Remaining local; with family members e.g. at a boat owner club; respect of social distancing; respecting access points and local restrictions; cleanliness, washing hands, sanitising equipment; closure of communal changing rooms and showers (caravans may have in-built facilities); closure of club houses and club bars until there is a full lifting of social gathering restrictions.

It is important that any partial relaxation of restrictions does not undermine the wider, collective public health effort everyone has to recognise and adhere to for the longer term.
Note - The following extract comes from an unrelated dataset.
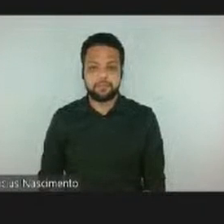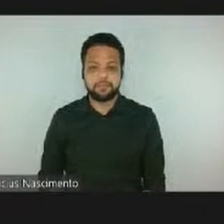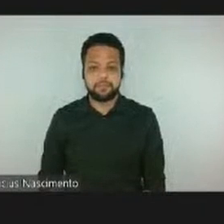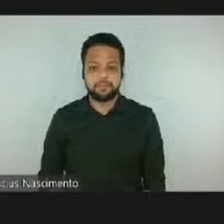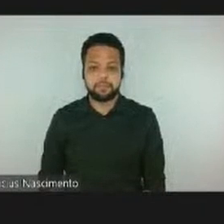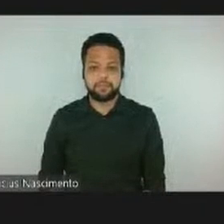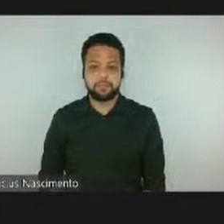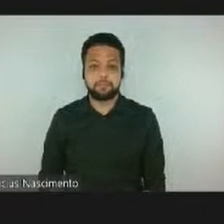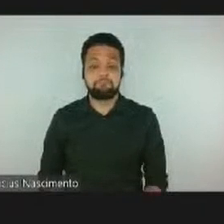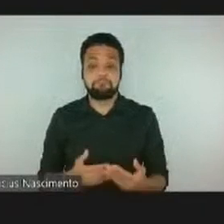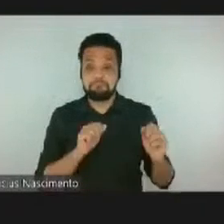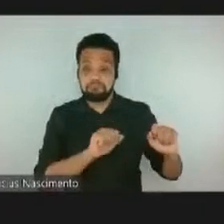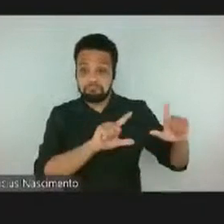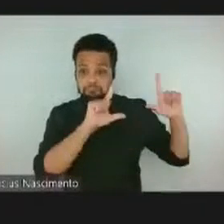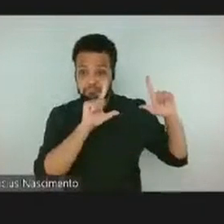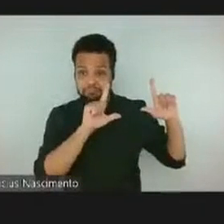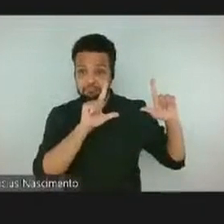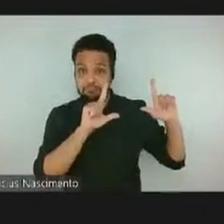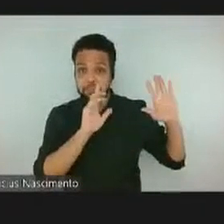Apareceu para vocês a tela?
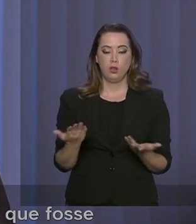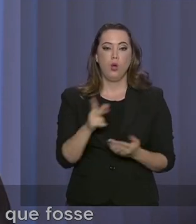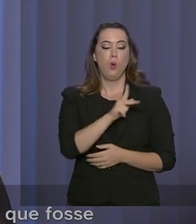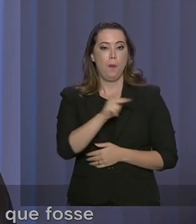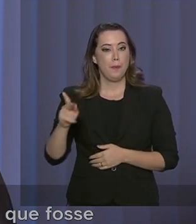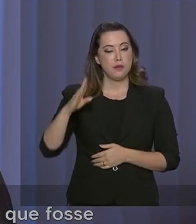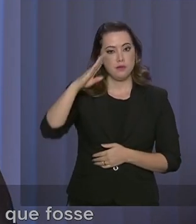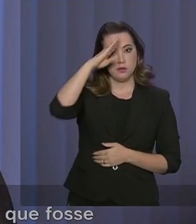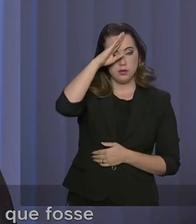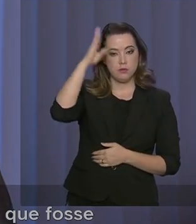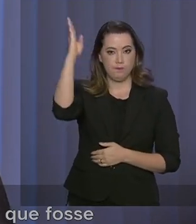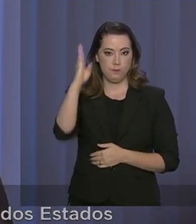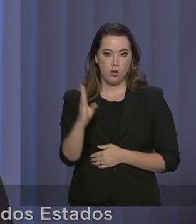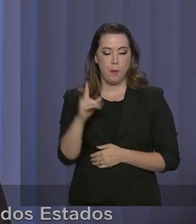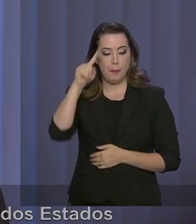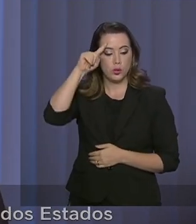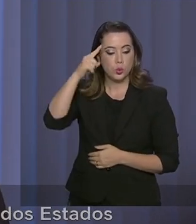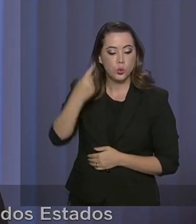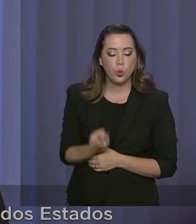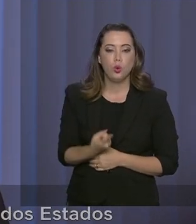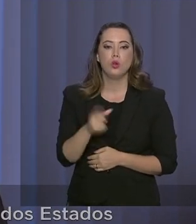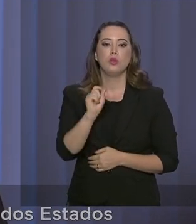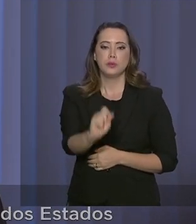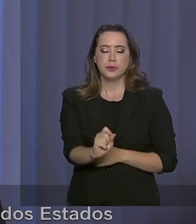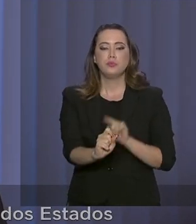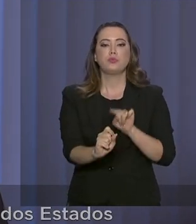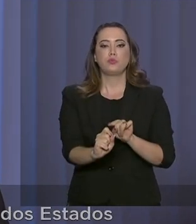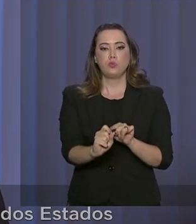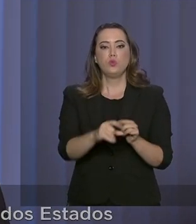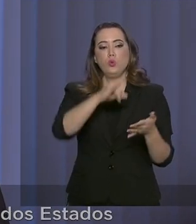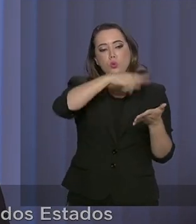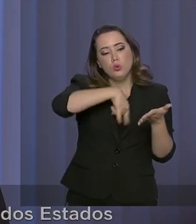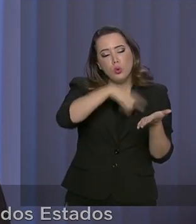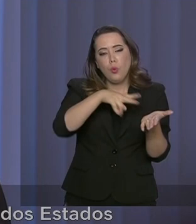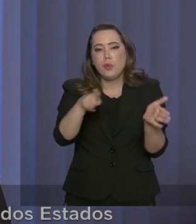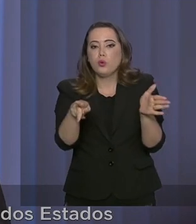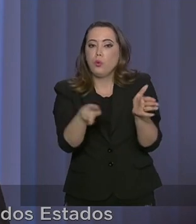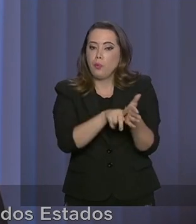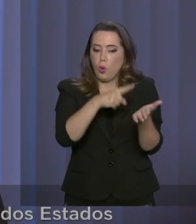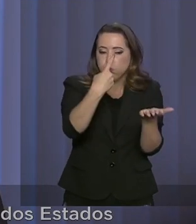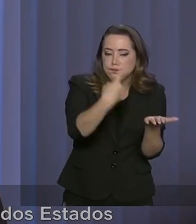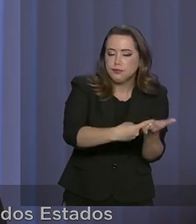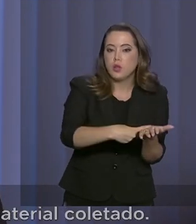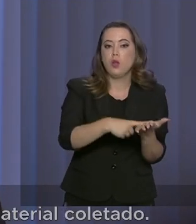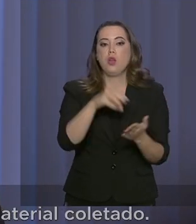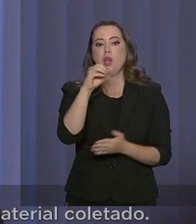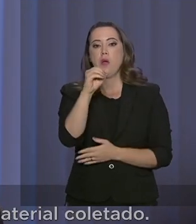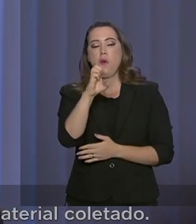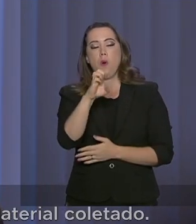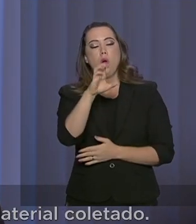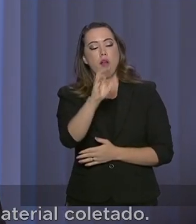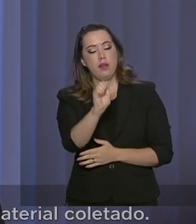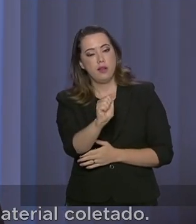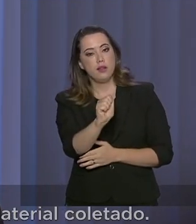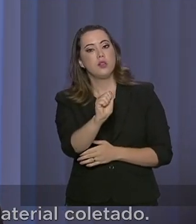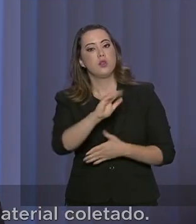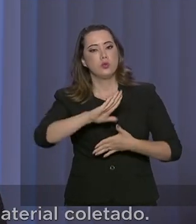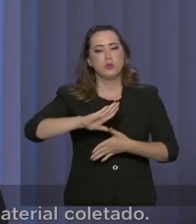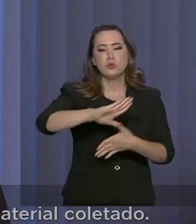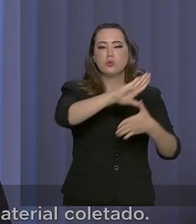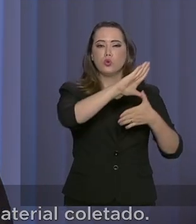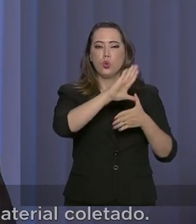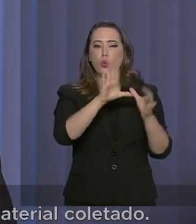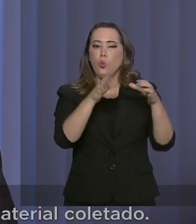da República determinou que fosse encaminhada a solicitação formal à OEA, a Organização dos Estados Americanos, para que a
Patience and empathy – remaining calm and accepting of the situation; recognising that this is the greatest social restriction since World War II which is causing strain, financial uncertainty, mental and emotional distress to everyone.  We are planning behind the scenes what further secondary and longer-term phases will look like around club activities, courses, training and competitions and these re-introductions will more likely come more towards the end of the season at the earliest.  Getting individuals back on the water to enjoy the sport and support our network of clubs and centres is a clear initial focus at this stage.

Stronger together - members and participants could best support this process by respecting the current government guidance and following the imminent specific water ski and wakeboard guidance we aim to issue.  In particular, understanding and supporting the importance of a sensible, phased return towards active full engagement with our very diverse sport across a range of unique facilities.

Regular communication - we recognise the importance of communicating with you and realise that many may have wanted some more specific guidance earlier.  Like everyone, it has taken time to absorb the initial shock, adapt to the disruption and gain a full understanding of the current situation and plan where we go from here.

The water ski and wakeboard community has a strong track record of pulling together and supporting each other at times of difficulty and I’m sure it will be no different in this current challenging situation.